Erica arida has well-developed nectaries and small, open cup-shaped flowers, suggesting entomophily. The lack of a peltate stigma and the fact that pollen is not released in a cloud after in situ manipulation make anemophily highly unlikely, and the size and shape of the corolla make ornithophily unlikely.

Etymology.

Erica arida is named for the seasonal aridity seen during its flowering months in the part of the Klein Karoo where it occurs; from the Latin, arida , for dry or arid.

Subgeneric classification.

The closest relatives of E. arida are classified in at least five different (non-monophyletic) sections, but most are in either Ceramia (glabrous, pitcher-shaped corollas and terminal inflorescences: consistent with E. arida ) or Arsace (large peltate stigmas: inconsistent). Placement of the new species in Ceramia may be a useful provisional classification.

Notes on morphology and phylogeny.

The single strict match for E. arida with the Erica ID aid, E. tenuicaulis , diagnosed above, has yet to be analysed phylogenetically. Phylogenetic data place E. arida in a clade containing E. cordata , E. lowryensis , E. flanaganii (ITS only), E. hispidula , E. turneri , E. leucopelta , E. natalitia , E. copiosa , E. tradouwensis and E. grata , with which it is unlikely to be confused as it differs from all of these by its glabrous (as opposed to hairy) leaves.
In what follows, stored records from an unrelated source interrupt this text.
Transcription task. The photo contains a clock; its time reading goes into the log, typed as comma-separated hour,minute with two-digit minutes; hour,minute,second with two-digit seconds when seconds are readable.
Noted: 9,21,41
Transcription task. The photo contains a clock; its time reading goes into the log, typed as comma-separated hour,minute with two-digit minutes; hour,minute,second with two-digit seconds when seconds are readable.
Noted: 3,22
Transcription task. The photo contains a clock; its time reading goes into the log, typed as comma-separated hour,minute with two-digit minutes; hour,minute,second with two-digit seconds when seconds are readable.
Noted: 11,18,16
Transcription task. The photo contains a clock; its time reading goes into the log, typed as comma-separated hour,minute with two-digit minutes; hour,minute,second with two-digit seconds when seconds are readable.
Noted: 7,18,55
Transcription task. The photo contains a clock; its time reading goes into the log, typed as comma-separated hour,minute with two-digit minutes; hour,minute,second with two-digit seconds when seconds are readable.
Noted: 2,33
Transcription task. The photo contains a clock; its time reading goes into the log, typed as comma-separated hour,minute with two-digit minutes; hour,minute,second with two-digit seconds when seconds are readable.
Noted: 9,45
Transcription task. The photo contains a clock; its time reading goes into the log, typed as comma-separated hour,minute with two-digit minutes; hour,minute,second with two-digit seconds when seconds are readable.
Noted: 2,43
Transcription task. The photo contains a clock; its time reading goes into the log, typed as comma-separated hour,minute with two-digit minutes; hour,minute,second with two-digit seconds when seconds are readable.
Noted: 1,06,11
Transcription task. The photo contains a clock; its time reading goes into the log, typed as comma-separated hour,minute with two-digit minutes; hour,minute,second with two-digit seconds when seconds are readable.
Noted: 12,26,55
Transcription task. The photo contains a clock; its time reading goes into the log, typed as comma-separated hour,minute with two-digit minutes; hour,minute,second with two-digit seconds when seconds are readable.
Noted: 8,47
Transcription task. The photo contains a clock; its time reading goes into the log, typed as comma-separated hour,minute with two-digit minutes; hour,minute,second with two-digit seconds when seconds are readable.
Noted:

It further differs from E. cordata , E. lowryensis and E. tenuicaulis in leaf shape (saddle-shaped, as opposed to cordate in E. cordata , and lanceolate in E. lowryensis ); from E. turneri and E. copiosa by its muticous (as opposed to awned) anthers; from E. turneri by its closed-backed (versus distinctly broad, open-backed) leaves, and glabrous (versus hairy) corolla, and from E. copiosa , E. tradouwensis and E. grata by its glabrous (as opposed to hairy) sepals. Erica hispidula , E. leucopelta and E. natalitia are clearly distinct wind-pollinated plants with peltate stigmas and absent nectaries, in contrast to E. arida which has a subcapitate stigma and conspicuous nectaries.

The placement of Erica flanaganii is unexpected: it is geographically distant, from the Drakensberg Mountains more than 500 km from the eastern edge of the CFR, as well as morphologically dissimilar, possessing a hairy corolla, lanceolate imbricate leaves, a fully recaulescent bract and anther appendages. The result (from data presented by Pirie et al. 2011; 2024) is only shown by ITS and contradicted by plastid results. Additional data from different samples are needed.